26 May – 30 September 2018
In the summer of 2018, Lillehammer Art Museum is showing a large exhibition with "The Parisians" Henrik Sørensen, Jean Heiberg, Axel Revold and Per Krohg.
These artists were pupils of the French painter Henri Matisse in Paris. The exhibition consists of around 100 works borrowed from art institutions from all over Scandinavia and from several private collectors.
Henri Matisse (1869 - 1954) is considered one of the 20th century's leading artists. From the autumn of 1908 and for just over three years, Matisse ran a painting school in Paris. During this period, around a hundred artists were under his tutelage, in one way or another. A total of 15-20 Norwegians visited the Académie Matisse. The most prominent were Jean Heiberg, Henrik Sørensen, Axel Revold and Per Krohg.

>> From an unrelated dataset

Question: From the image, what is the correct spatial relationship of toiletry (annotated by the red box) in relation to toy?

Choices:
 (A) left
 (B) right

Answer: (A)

The teachings consisted of still life, croquis and act painting, and the correction from Matisse was consistently radical. Value painting was to give way to flat colour painting. Warm and cold colour surfaces, usually strong and unrealistic, were juxtaposed and often framed by a marked contour line.

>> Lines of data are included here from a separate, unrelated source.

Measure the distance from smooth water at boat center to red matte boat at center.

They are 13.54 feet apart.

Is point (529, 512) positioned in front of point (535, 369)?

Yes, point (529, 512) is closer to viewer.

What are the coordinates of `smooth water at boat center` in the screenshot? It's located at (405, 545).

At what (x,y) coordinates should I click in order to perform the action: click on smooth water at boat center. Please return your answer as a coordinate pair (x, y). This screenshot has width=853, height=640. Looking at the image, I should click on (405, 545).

Matisse corrected two to three times a month, during which everyone stood arround to receive their "final verdict". Most was technically permissable, but not all innovations benefitted the overall impression. The painterly result never became completely abstract but gained an expressive character that initially attracted attention and criticism.
At the Autumn Exhibition in 1909, Henrik Sørensen received enormous attention for his painting "Svartbekken", which was to be called the world's first expressionist painting by art critic Roger Fry. This was the prelude the "Matissians" or the "Parisians" as they were called, and marked the modernist breakthrough in Norway.
Unlike Per Krohg, who lived in Paris permanently, Jean Heiberg, Henrik Sørensen and Axel Revold travelled home in the early 1910s. While the Swedish Matisse students travelled home to convey modern society, the Norwegian artists painted Norwegian nature in the French manner. Unlike Matisse's students from other countries, the Norwegians distinguished themselves early on, both among viewers and a few, but wealthy, members of the public.
After the end of the first world war, the central Matisse students went back to Paris, where they again distinguished themselves in the large Scandinavian environment in Montparnasse in the 1920s. The four exhibitors developed and painted differently than under the direct influence of Acamdémie Matisse. The artistic expression was nevertheless radical and independent, and was characterised by contemporary, international trends.